━━━ INPUT DATA

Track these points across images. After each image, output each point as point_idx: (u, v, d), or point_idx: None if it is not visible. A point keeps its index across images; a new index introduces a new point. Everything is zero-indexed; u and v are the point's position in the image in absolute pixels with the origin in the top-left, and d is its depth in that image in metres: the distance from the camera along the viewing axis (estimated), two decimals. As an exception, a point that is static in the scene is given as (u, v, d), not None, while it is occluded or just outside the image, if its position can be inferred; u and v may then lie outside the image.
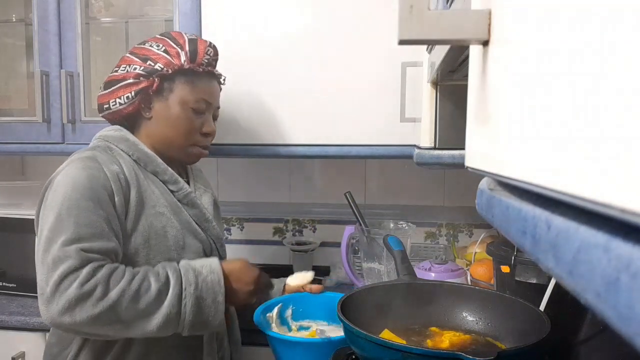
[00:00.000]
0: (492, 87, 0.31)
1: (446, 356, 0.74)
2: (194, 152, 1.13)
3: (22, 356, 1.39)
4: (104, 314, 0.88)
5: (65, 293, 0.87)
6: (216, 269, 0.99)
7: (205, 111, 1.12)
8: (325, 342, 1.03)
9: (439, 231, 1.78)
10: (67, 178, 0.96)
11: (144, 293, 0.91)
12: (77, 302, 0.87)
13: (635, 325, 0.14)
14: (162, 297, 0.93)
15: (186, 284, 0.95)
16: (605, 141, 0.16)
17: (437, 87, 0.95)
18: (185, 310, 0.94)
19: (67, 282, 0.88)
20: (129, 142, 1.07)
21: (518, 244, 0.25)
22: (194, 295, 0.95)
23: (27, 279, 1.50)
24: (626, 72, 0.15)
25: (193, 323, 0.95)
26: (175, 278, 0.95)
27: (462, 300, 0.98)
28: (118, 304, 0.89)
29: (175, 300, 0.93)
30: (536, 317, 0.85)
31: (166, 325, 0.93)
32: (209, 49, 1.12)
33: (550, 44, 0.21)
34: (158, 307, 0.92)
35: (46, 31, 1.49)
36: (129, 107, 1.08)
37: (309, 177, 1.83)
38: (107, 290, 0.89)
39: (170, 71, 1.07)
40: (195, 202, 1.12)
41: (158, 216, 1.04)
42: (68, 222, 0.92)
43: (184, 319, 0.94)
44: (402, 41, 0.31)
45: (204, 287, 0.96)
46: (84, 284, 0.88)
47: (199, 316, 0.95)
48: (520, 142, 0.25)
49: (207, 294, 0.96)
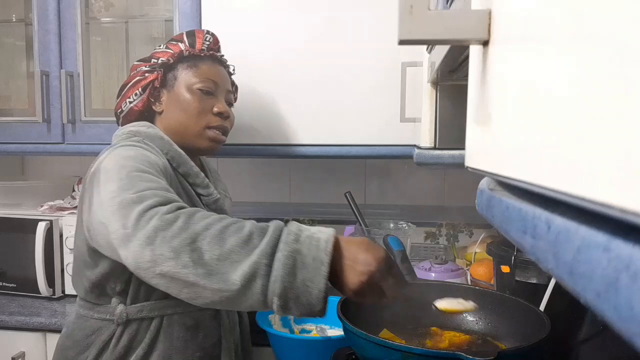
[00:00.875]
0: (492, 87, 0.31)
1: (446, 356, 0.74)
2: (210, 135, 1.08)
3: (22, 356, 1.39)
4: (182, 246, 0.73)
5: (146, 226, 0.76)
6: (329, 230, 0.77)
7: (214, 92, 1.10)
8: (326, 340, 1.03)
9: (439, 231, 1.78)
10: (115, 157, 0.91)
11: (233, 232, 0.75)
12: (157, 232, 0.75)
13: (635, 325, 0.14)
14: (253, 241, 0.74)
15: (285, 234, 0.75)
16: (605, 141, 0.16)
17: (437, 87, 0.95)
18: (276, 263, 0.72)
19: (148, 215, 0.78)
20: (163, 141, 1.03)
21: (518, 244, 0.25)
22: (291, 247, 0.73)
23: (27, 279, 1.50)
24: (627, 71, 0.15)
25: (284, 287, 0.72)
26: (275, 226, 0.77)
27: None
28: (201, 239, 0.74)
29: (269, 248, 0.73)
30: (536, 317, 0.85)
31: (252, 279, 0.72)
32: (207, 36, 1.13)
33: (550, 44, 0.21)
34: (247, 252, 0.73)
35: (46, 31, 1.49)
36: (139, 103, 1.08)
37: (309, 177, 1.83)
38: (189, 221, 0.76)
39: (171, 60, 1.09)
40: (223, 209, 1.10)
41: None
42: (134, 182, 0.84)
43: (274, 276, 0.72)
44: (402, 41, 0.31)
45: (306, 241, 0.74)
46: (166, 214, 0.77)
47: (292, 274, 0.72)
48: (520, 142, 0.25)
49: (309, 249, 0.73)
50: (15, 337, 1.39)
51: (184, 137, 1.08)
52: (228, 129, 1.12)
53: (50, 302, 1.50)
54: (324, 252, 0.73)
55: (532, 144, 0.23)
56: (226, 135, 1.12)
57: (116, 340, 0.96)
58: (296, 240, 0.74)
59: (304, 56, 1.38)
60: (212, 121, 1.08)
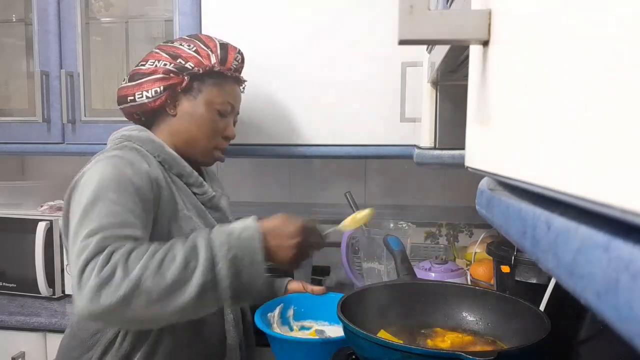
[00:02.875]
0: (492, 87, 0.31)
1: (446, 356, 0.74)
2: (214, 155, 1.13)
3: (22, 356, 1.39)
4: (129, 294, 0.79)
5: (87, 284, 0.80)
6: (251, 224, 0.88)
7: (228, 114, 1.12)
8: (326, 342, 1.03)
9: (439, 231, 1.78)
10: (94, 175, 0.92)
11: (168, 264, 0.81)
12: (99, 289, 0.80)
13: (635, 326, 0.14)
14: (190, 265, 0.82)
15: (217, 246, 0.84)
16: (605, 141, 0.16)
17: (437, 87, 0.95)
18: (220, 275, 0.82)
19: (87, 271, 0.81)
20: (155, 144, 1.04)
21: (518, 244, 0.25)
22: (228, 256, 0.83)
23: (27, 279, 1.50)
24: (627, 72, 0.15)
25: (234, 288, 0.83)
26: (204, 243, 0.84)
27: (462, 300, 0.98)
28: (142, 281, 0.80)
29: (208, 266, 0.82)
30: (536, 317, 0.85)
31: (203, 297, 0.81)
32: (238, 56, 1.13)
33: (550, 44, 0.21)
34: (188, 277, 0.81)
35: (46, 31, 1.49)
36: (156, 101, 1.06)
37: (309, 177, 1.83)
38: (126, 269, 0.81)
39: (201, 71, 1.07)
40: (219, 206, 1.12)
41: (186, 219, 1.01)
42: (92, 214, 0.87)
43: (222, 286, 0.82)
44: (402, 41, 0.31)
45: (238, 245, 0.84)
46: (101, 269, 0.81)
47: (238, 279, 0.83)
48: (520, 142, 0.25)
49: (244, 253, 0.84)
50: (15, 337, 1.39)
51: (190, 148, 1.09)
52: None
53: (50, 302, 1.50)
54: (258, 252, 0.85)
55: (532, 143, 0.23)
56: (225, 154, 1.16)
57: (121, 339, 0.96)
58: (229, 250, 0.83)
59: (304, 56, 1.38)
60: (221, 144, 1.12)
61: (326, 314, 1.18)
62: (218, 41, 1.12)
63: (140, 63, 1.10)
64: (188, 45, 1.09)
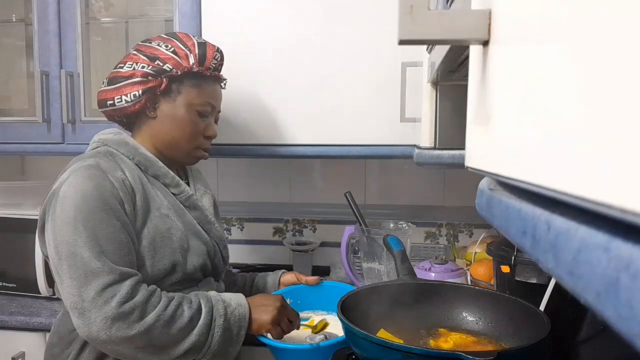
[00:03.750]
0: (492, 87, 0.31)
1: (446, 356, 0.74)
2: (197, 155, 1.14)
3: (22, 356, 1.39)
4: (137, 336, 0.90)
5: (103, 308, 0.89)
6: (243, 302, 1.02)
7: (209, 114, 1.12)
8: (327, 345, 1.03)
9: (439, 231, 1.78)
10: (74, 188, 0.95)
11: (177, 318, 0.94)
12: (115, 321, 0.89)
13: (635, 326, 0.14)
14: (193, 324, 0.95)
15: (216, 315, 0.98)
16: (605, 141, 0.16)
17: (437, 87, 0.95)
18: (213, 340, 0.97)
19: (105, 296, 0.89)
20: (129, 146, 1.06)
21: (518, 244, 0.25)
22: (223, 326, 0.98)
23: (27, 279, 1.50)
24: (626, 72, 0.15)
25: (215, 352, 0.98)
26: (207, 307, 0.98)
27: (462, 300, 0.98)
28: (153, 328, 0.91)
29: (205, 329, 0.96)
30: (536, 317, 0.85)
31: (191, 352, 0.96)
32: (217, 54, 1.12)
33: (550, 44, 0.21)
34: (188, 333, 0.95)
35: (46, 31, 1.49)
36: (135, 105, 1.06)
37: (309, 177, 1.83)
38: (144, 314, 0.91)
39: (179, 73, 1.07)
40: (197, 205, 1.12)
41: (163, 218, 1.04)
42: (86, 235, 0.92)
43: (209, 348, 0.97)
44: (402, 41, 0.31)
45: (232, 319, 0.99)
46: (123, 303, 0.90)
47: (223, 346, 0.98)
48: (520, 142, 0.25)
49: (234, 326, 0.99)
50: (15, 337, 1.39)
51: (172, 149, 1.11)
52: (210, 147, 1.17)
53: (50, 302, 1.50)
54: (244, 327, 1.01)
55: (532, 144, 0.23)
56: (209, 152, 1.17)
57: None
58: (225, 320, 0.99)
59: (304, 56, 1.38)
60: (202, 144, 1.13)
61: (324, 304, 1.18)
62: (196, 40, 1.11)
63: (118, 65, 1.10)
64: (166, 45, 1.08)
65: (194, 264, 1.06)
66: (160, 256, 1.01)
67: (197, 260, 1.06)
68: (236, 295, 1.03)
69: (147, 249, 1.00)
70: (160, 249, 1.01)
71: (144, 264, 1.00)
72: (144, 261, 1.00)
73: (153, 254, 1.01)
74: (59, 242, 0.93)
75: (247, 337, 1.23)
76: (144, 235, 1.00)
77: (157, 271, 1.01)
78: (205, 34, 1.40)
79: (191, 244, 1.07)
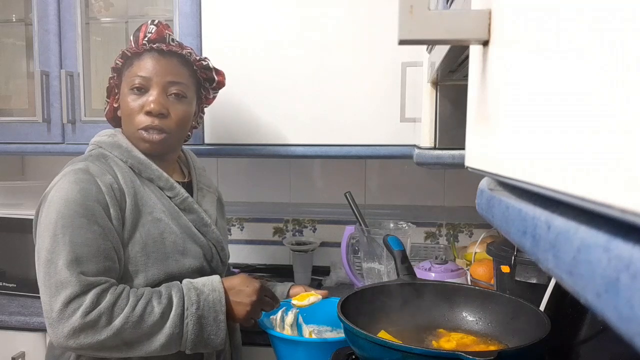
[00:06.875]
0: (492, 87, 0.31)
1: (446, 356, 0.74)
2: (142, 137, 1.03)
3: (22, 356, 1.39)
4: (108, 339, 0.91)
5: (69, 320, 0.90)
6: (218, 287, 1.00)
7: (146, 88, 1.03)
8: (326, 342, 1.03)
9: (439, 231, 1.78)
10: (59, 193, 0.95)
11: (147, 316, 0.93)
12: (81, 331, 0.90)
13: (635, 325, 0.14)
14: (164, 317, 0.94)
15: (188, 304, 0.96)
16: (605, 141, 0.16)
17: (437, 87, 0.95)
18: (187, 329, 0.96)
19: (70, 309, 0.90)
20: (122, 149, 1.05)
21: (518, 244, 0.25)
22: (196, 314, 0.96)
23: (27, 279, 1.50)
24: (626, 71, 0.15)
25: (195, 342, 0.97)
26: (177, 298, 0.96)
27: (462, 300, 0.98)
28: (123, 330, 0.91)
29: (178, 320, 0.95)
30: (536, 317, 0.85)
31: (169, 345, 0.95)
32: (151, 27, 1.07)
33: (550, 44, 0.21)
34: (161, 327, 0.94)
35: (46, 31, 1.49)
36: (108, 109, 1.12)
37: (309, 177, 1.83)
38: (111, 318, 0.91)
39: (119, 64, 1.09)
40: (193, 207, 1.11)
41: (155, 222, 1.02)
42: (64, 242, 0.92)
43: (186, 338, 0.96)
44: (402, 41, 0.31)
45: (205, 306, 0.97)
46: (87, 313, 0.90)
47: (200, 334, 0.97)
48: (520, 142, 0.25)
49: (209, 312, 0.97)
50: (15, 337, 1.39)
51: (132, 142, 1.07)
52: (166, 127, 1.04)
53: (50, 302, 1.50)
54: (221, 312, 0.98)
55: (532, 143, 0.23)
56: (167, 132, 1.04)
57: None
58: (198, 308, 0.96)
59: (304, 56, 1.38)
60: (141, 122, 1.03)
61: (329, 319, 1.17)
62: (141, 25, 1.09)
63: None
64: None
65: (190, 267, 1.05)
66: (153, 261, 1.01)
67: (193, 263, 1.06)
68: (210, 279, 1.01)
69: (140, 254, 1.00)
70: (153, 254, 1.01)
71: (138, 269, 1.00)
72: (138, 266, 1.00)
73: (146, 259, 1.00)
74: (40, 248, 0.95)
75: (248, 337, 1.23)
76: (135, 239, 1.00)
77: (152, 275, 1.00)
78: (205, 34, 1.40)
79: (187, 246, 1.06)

━━━━━━

Above are the records; from them, give again exactly the lines from the one containing "70: (160, 249, 1.01)" through the one containing "79: (191, 244, 1.07)", both included.

ANSWER FOR THIS EXERCISE
70: (160, 249, 1.01)
71: (144, 264, 1.00)
72: (144, 261, 1.00)
73: (153, 254, 1.01)
74: (59, 242, 0.93)
75: (247, 337, 1.23)
76: (144, 235, 1.00)
77: (157, 271, 1.01)
78: (205, 34, 1.40)
79: (191, 244, 1.07)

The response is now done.